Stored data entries
========================

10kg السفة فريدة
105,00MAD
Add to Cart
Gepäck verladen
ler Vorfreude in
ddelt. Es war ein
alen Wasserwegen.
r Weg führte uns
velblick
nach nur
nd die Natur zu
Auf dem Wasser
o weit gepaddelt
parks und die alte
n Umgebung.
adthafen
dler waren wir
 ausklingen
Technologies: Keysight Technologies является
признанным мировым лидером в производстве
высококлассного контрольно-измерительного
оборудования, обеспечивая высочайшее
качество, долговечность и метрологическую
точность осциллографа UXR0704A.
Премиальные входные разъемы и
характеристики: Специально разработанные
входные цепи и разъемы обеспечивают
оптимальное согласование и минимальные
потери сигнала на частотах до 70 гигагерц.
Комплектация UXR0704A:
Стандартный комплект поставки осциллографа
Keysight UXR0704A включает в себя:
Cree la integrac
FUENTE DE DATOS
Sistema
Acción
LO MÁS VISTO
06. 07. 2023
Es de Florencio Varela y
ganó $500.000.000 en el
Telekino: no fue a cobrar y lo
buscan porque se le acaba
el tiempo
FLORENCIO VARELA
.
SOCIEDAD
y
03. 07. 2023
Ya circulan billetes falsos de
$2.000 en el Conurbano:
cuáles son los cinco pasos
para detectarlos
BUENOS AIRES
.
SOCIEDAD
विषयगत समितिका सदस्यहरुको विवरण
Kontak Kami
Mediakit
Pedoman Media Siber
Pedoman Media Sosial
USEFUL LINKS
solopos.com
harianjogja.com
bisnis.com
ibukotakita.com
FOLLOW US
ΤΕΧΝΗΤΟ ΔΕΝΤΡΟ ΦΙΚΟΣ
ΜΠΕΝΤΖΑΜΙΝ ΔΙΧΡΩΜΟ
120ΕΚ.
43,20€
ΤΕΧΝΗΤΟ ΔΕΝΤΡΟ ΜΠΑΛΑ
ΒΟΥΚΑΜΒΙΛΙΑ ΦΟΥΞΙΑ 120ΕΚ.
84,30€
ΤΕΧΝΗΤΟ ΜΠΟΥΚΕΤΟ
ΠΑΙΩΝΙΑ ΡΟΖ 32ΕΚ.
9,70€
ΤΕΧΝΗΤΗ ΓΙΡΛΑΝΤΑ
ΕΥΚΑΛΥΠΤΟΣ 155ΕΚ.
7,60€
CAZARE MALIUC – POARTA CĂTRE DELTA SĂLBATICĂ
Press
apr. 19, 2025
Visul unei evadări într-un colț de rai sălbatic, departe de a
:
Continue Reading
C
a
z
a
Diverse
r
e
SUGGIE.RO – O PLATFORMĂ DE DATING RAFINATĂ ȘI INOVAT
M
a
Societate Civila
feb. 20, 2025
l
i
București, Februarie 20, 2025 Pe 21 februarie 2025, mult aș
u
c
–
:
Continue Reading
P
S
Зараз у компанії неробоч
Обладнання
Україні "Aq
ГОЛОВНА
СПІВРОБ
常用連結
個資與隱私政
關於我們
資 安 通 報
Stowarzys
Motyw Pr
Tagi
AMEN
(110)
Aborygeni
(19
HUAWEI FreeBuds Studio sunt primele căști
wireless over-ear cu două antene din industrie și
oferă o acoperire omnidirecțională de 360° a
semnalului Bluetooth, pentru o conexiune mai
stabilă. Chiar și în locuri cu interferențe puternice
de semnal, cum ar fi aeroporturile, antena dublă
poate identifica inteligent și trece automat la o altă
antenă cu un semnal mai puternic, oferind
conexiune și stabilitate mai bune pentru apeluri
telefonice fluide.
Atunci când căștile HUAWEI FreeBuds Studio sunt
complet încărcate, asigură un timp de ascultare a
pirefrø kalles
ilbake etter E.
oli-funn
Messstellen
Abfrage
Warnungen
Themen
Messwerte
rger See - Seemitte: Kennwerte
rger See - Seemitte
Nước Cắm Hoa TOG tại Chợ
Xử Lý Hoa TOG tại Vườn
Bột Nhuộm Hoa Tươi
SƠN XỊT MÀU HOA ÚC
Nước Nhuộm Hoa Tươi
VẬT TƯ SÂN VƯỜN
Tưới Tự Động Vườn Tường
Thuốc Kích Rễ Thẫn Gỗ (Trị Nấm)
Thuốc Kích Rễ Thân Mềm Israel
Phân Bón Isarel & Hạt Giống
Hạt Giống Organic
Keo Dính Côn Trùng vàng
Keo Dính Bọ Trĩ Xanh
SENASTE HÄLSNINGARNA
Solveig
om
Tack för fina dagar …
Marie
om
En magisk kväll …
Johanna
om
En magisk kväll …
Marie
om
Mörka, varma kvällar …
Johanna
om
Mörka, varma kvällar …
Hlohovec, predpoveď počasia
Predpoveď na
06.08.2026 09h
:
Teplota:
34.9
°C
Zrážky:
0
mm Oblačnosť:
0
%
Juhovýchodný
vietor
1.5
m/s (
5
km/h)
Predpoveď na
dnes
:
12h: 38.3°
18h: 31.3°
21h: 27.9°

========================

HOW TO COMPLETE THIS TASK:
Each line in the data that holds the word "ΔΕΝΤΡΟ" must be copied.

EXERCISE ANSWER:
ΤΕΧΝΗΤΟ ΔΕΝΤΡΟ ΦΙΚΟΣ
ΤΕΧΝΗΤΟ ΔΕΝΤΡΟ ΜΠΑΛΑ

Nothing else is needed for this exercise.